Please copy the inverse tangent derivative question below in full, word for word.

» **EXCERPT**
---
Question

If $\tan^{-1} (x^2 - y^2) = a$, where $a$ is a constant, then $\frac{dy}{dx}$ is:

• A. $\frac{x}{y}$
• B. $-\frac{x}{y}$
• C. $\frac{a}{y}$
• D. $\frac{a}{x}$

Hint:

When differentiating an inverse trigonometric function, apply the chain rule carefully to account for both the function and its argument.

Answer 1

The Correct Option is B

We are given that $\tan^{-1}(x^2 - y^2) = a$. Differentiating both sides with respect to $x$, we get: \[ \frac{d}{dx} \left[\tan^{-1}(x^2 - y^2)\right] = \frac{d}{dx} [a]. \] Since $a$ is a constant, its derivative is zero. Now, using the chain rule for differentiation: \[ \frac{1}{1 + (x^2 - y^2)^2} \cdot \frac{d}{dx}(x^2 - y^2) = 0. \] The derivative of $x^2 - y^2$ with respect to $x$ is: \[ \frac{d}{dx}(x^2 - y^2) = 2x - 2y\frac{dy}{dx}. \] Thus, the equation becomes: \[ \frac{2x - 2y\frac{dy}{dx}}{1 + (x^2 - y^2)^2} = 0. \] For this equation to hold, we must have: \[ 2x - 2y \frac{dy}{dx} = 0. \] Solving for $\frac{dy}{dx}$: \[ \frac{dy}{dx} = -\frac{x}{y}. \]
---
» **EXTRACTED MATERIAL**
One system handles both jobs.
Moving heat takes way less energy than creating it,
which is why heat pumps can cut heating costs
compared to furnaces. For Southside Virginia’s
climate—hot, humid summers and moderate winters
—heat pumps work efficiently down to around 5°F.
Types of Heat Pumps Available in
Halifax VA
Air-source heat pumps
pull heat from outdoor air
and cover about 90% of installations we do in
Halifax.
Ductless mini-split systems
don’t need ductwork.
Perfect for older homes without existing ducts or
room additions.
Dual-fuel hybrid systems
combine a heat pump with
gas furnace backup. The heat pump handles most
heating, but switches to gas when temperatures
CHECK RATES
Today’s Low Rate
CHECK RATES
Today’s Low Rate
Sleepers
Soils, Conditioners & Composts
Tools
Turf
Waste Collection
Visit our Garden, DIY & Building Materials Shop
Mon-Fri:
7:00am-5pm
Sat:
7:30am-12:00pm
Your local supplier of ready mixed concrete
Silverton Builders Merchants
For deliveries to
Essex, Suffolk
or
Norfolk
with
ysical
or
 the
---
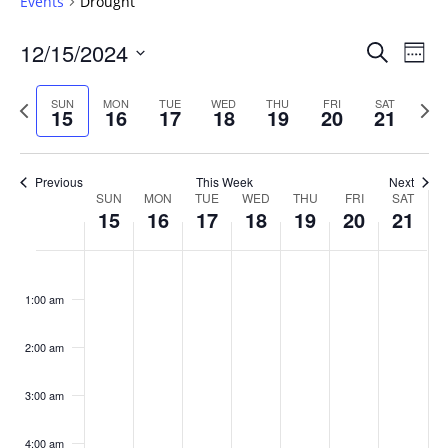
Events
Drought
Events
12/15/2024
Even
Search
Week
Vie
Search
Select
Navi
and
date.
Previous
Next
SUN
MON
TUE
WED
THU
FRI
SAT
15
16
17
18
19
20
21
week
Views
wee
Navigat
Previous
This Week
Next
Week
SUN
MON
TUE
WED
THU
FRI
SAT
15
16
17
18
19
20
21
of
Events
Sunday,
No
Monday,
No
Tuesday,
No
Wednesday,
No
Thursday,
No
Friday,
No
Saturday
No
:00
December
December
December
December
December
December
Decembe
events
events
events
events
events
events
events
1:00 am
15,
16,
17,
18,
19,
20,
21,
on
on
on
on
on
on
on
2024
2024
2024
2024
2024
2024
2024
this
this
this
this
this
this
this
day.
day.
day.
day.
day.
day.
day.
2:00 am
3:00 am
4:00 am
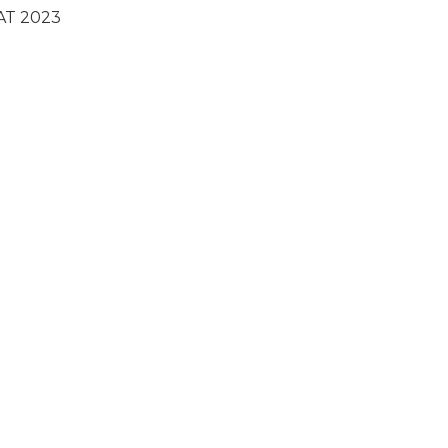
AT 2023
---
» **WORKED SOLUTION**
Question

If $\tan^{-1} (x^2 - y^2) = a$, where $a$ is a constant, then $\frac{dy}{dx}$ is:

• A. $\frac{x}{y}$
• B. $-\frac{x}{y}$
• C. $\frac{a}{y}$
• D. $\frac{a}{x}$

Hint:

When differentiating an inverse trigonometric function, apply the chain rule carefully to account for both the function and its argument.

Answer 1

The Correct Option is B

We are given that $\tan^{-1}(x^2 - y^2) = a$. Differentiating both sides with respect to $x$, we get: \[ \frac{d}{dx} \left[\tan^{-1}(x^2 - y^2)\right] = \frac{d}{dx} [a]. \] Since $a$ is a constant, its derivative is zero. Now, using the chain rule for differentiation: \[ \frac{1}{1 + (x^2 - y^2)^2} \cdot \frac{d}{dx}(x^2 - y^2) = 0. \] The derivative of $x^2 - y^2$ with respect to $x$ is: \[ \frac{d}{dx}(x^2 - y^2) = 2x - 2y\frac{dy}{dx}. \] Thus, the equation becomes: \[ \frac{2x - 2y\frac{dy}{dx}}{1 + (x^2 - y^2)^2} = 0. \] For this equation to hold, we must have: \[ 2x - 2y \frac{dy}{dx} = 0. \] Solving for $\frac{dy}{dx}$: \[ \frac{dy}{dx} = -\frac{x}{y}. \]